O provável afastamento do fundador da Frente Nacional (que só será oficial após a reunião do directório marcada para 17 de Abril) não só abre uma cisão no partido, como ameaça provocar uma guerra aberta na extrema-direita francesa, estimava a imprensa gaulesa. Vários dirigentes do partido vieram imediatamente manifestar o seu apoio a Marine, concordando que chegou o momento de Jean-Marie abandonar a ribalta política. O vice-presidente da FN, Florian Philippot, reconheceu que “as provocações de Le Pen são claramente uma desvantagem para o partido”. “A ruptura política é total e definitiva”, anunciou.

Como lembrava o Le Monde, há uma “longa história de querelas políticas” entre pai e filha: foi, aliás, na base do conflito que Marine ascendeu à liderança do partido. No entanto, em termos estritamente políticos, não era fácil encontrar ideias ou opiniões divergentes entre os dois Le Pen – um dos poucos assuntos em que Marine discorda abertamente do pai é precisamente na questão dos judeus e do Holocausto.

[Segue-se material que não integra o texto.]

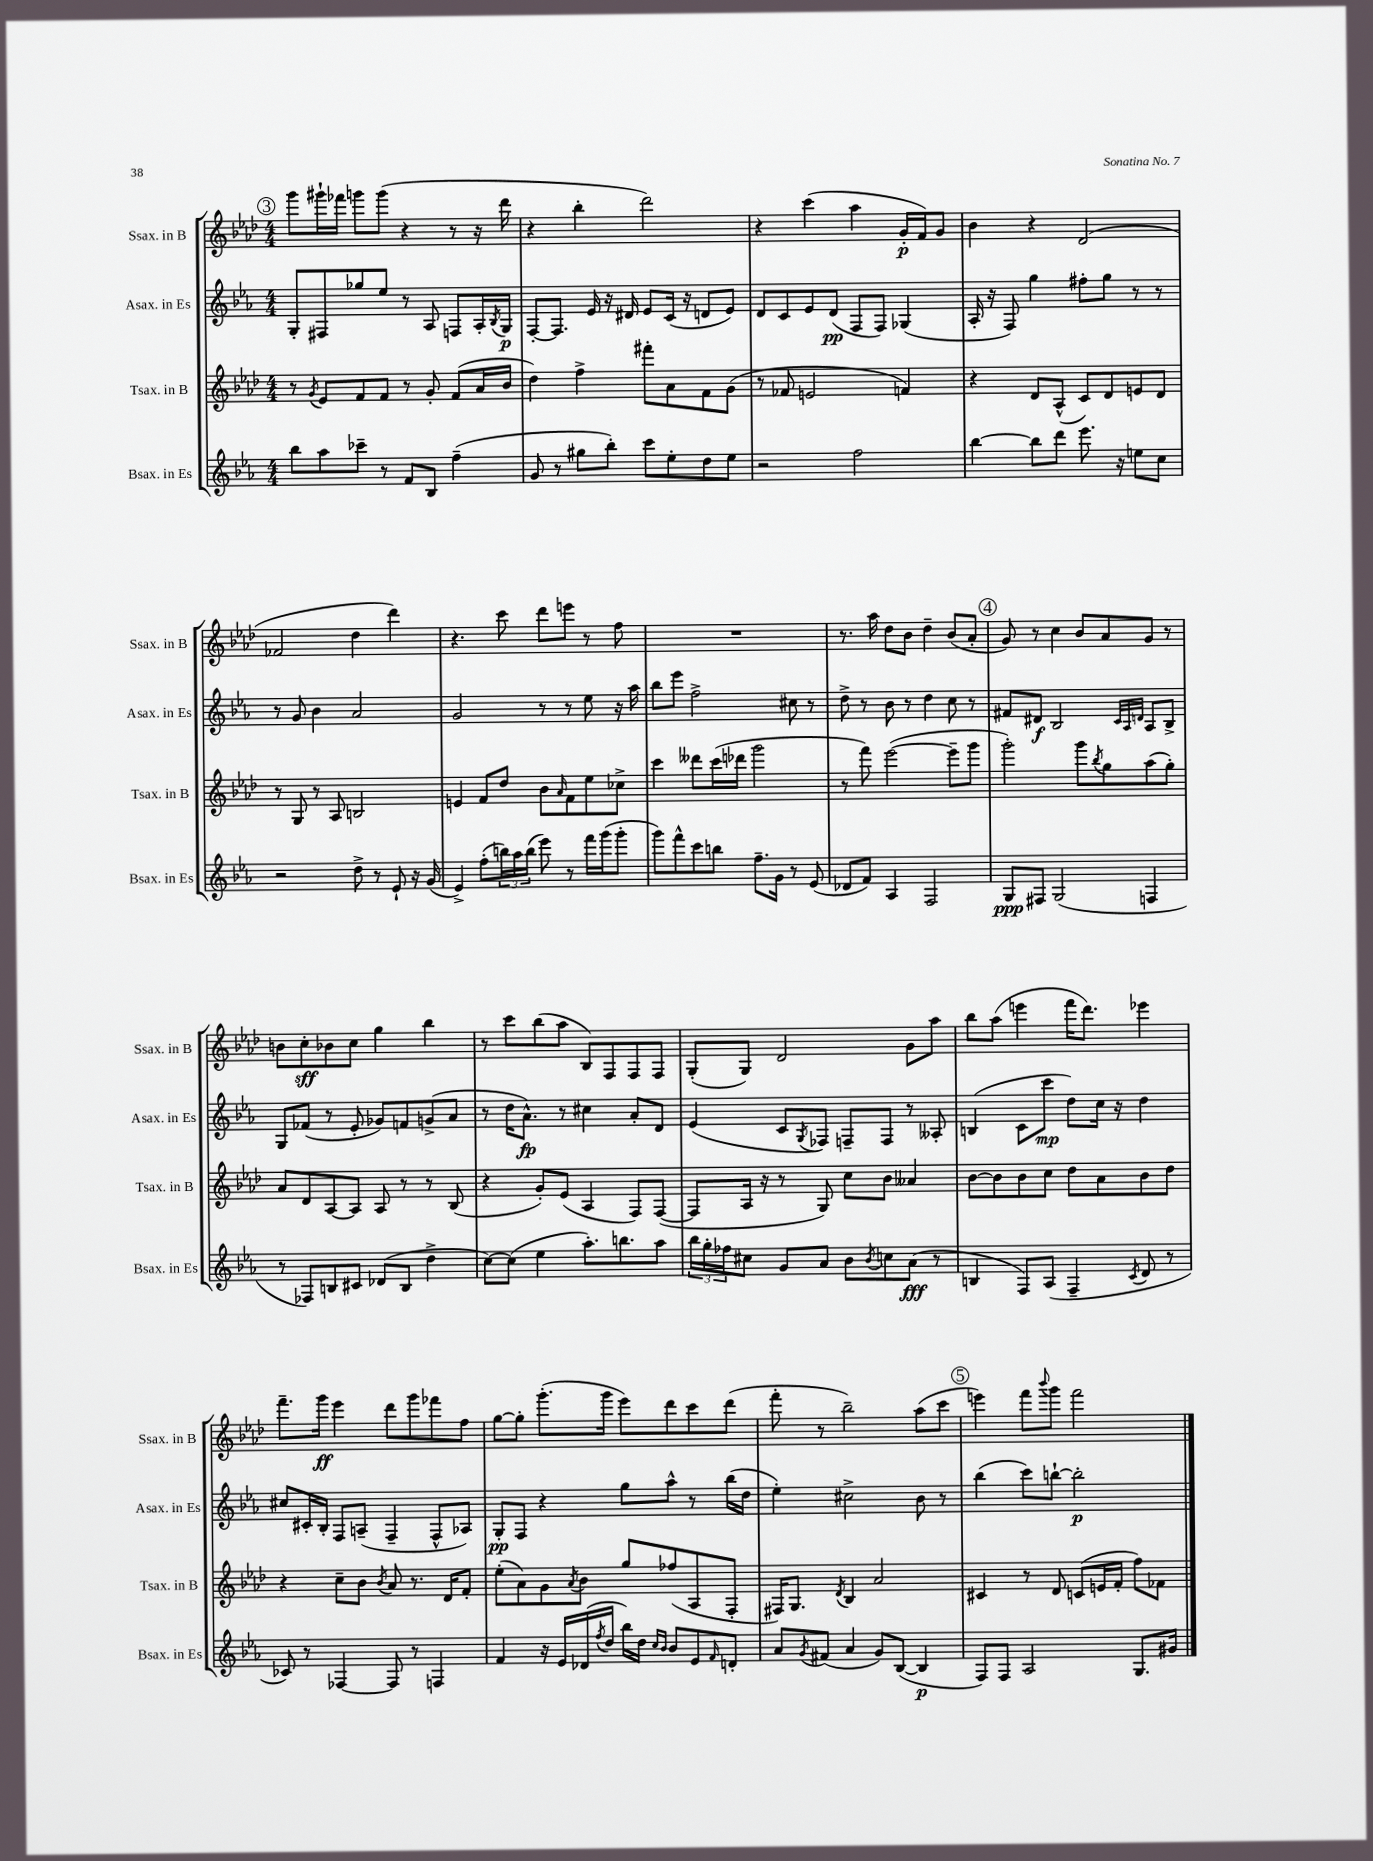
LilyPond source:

<<
\new StaffGroup <<
\new Staff = "s0" \with { instrumentName = "Ssax. in B" shortInstrumentName = "Ssax. in B" } {
    \clef treble \key aes \major \numericTimeSignature \time 4/4
    \mark \markup { \circle "3" } g'''8 gis'''16-! fes'''16 g'''8 g'''8( r4 r8 r16 des'''16 |
    r4 bes''4-. des'''2) |
    r4 c'''4( aes''4 g'16-.\p f'16) g'8 |
    bes'4 r4 des'2( |
    fes'2 des''4 des'''4) |
    r4. c'''8 des'''8 e'''8 r8 f''8 |
    R1 |
    r8. aes''16 des''8 bes'8 des''4-- bes'8( aes'8-. |
    \mark \markup { \circle "4" } g'8) r8 c''4 bes'8 aes'8 g'8 r8 |
    b'8 c''8-.\sff bes'8 c''8 g''4 bes''4 |
    r8 c'''8 bes''8( aes''8 bes8) f8 f8 f8 |
    g8-.( g8) des'2 g'8 aes''8 |
    bes''8 aes''8( e'''4 f'''16 des'''8.) ees'''4 |
    f'''8.-- g'''16\ff ees'''4 des'''8 g'''8 fes'''8 f''8 |
    g''8~ g''8-. g'''8.-.( g'''16 ees'''8) des'''8 c'''8 des'''8( |
    f'''8-. r8 bes''2--) aes''8( c'''8 |
    \mark \markup { \circle "5" } e'''4) f'''8 \appoggiatura { bes'''8 } g'''8 f'''2 \bar "|." |
}
\new Staff = "s1" \with { instrumentName = "Asax. in Es" shortInstrumentName = "Asax. in Es" } {
    \clef treble \key ees \major \numericTimeSignature \time 4/4
    \mark \markup { \circle "3" } g8-. fis8 ges''8 ees''8 r8 aes8 f8 aes16-. \acciaccatura { bes8 } g16\p |
    f8~-. f8. ees'16 r16 dis'16 ees'8 c'16( r16 d'8 ees'8) |
    d'8 c'8 ees'8 d'8\pp( f8 f8) ges4( |
    aes16-. r16 f8) g''4 fis''8-. g''8 r8 r8 |
    r8 g'8 bes'4 aes'2 |
    g'2 r8 r8 ees''8 r16 aes''16 |
    bes''8 ees'''8 f''2-> cis''8 r8 |
    d''8-> r8 bes'8 r8 d''4 c''8 r8 |
    \mark \markup { \circle "4" } fis'8 dis'8\f bes2 \grace { c'32 aes32 d'32 } aes8 bes8-> |
    g8 fes'8( r8 ees'8-. ges'8) f'8 g'8->( aes'8 |
    r8 d''16 aes'8.-^\fp) r8 cis''4 aes'8-. d'8 |
    ees'4( c'8 \acciaccatura { g8 } fes8) f8-- f8 r8 aeses8-. |
    b4( c'8 c'''8\mp d''8) c''16 r16 d''4 |
    cis''8 cis'16-. bes16-. f8 a8--( f4-- f8-^ aes8) |
    g8-.\pp f8 r4 g''8 aes''8-^ r8 bes''16( d''16 |
    ees''4-.) cis''2-> bes'8 r8 |
    \mark \markup { \circle "5" } bes''4( c'''8) b''8~-! b''2-.\p \bar "|." |
}
\new Staff = "s2" \with { instrumentName = "Tsax. in B" shortInstrumentName = "Tsax. in B" } {
    \clef treble \key aes \major \numericTimeSignature \time 4/4
    \mark \markup { \circle "3" } r8 \acciaccatura { g'8 } ees'8 f'8 f'8 r8 g'8-. f'8( aes'16 bes'16 |
    des''4) f''4-> fis'''8-. aes'8 f'8 g'8( |
    r8 fes'8 e'2 f'4) |
    r4 des'8 aes8-^( c'8) des'8 e'8 des'8 |
    r8 g8 r8 aes8 b2 |
    e'4 f'8 des''8 bes'8 \grace { aes'16 } f'8 ees''8 ces''8-> |
    c'''4 deses'''8 c'''16( des'''16 g'''2 |
    r8 f'''8) ees'''2~( ees'''8-- g'''8 |
    \mark \markup { \circle "4" } g'''2-.) g'''8 \acciaccatura { bes''8 } g''8 aes''8( g''8-.) |
    aes'8 des'8 aes8~ aes8 aes8 r8 r8 bes8( |
    r4 g'8-.) ees'8( aes4 f8) f8~( |
    f8 aes16 r16 r8 g8) c''8 bes'8 aeses'4 |
    bes'8~ bes'8 bes'8 c''8 des''8 aes'8 bes'8 des''8 |
    r4 c''8-- bes'8 \acciaccatura { bes'8 } aes'8 r8. des'16 f'8-. |
    ees''8-.( aes'8) g'8 \acciaccatura { aes'8 } bes'8 g''8 fes''8( aes8 f8-. |
    fis16) g8. \acciaccatura { des'8 } bes4 aes'2 |
    \mark \markup { \circle "5" } cis'4 r8 des'8 c'8( e'16 f'16-. f''8) fes'8 \bar "|." |
}
\new Staff = "s3" \with { instrumentName = "Bsax. in Es" shortInstrumentName = "Bsax. in Es" } {
    \clef treble \key ees \major \numericTimeSignature \time 4/4
    \mark \markup { \circle "3" } bes''8 aes''8 ces'''8-- r8 f'8 bes8 f''4--( |
    g'8 r8 gis''8 bes''8-.) c'''8 ees''8-. d''8 ees''8 |
    r2 f''2 |
    bes''4~ bes''8 d'''8 ees'''8. r16 e''8 c''8 |
    r2 d''8-> r8 ees'8-! r16 g'16( |
    ees'4->) f''8-.( \tuplet 3/2 { b''16) aes''16 b''16( } ees'''8) r8 f'''16 g'''16( g'''8-. |
    g'''8) f'''8-^ c'''8 b''8 f''8.-- g'16 r8 ees'8( |
    des'8 f'8) aes4 f2 |
    \mark \markup { \circle "4" } g8\ppp fis8 g2( f4 |
    r8 fes8) b8 cis'8 des'8( b8 d''4-> |
    c''8~) c''8( ees''4 aes''8.-.) b''8. aes''8 |
    \tuplet 3/2 { bes''16 g''16-. fes''16 } cis''8 g'8 aes'8 bes'8 \acciaccatura { bes'8 } c''8 aes'8\fff( r8 |
    b4 f8) aes8( f4-- \acciaccatura { c'8 } d'8 r8 |
    ces'8) r8 fes4~ fes8 r8 f4 |
    f'4 r16 ees'16 des'16( \acciaccatura { f''8 } d''16 bes''16) d''16 \grace { c''16 bes'16 } bes'8 ees'8 \grace { f'16 } d'8-. |
    aes'8 \acciaccatura { g'8 } fis'8( aes'4 g'8) bes8~( bes4\p |
    \mark \markup { \circle "5" } f8) f8 aes2 g8. gis'16 \bar "|." |
}
>>
>>
\layout { \context { \Score \remove "Bar_number_engraver" } }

As poucas instâncias em que se distanciou do pai foram nos casos de declarações manifestamente anti-semitas ou a roçar a simpatia nazi. A primeira vez que Marine desafiou o pai foi em 2005, quando Le Pen disse à Rivarol que a ocupação alemã não fora “particularmente desumana”. Noutras instâncias em que as palavras do pai levantaram furor, optou quase sempre por ignorar ou menosprezar as polémicas, atribuindo-as à má vontade da imprensa contra o partido.

O braço de ferro entre pai e filha acontece num momento fulcral para a força de extrema-direita, em transição de um movimento xenófobo nas franjas do espectro político francês, para um partido “institucional” com representação no Senado. Essa é a estratégia política de Marine, fortalecida pelos mais recentes resultados eleitorais da FN, que conseguiu chegar à frente da corrida nas europeias de Maio passado e voltar a bater nos 25% nas eleições departamentais francesas do mês passado. A presidente do partido será a candidata ao Eliseu em 2017, altura em que espera que a FN seja vista como uma alternativa de poder, capaz de disputar a segunda volta eleitoral.